-- Directions for this task --
From the records below, extract only the lines running from the line with "ідеалів свободи і справ" to the line with "які сьогодні відбувають", both lines included, reproducing them exactly.

-- Records supplied --
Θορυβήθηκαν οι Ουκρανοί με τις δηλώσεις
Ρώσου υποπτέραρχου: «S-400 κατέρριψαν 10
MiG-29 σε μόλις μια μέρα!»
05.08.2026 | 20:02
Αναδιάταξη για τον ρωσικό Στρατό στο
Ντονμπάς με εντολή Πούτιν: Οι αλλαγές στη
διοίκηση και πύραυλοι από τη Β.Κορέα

--

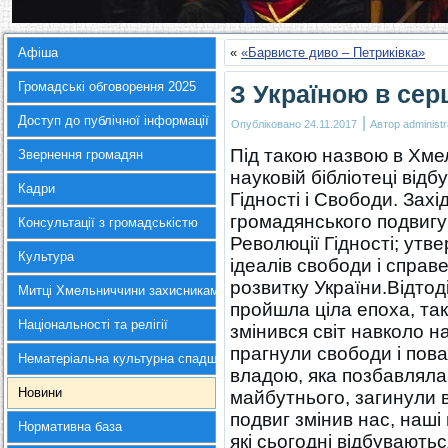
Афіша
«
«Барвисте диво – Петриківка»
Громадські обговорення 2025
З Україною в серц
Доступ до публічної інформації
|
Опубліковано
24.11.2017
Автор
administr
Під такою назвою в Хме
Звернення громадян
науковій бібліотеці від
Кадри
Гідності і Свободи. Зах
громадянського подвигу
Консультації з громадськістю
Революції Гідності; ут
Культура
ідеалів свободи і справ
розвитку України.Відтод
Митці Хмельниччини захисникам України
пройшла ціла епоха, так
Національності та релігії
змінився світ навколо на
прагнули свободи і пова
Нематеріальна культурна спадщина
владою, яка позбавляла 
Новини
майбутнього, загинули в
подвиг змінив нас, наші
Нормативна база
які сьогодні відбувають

-- Task solution --
ідеалів свободи і справ
розвитку України.Відтод
Митці Хмельниччини захисникам України
пройшла ціла епоха, так
Національності та релігії
змінився світ навколо на
прагнули свободи і пова
Нематеріальна культурна спадщина
владою, яка позбавляла 
Новини
майбутнього, загинули в
подвиг змінив нас, наші
Нормативна база
які сьогодні відбувають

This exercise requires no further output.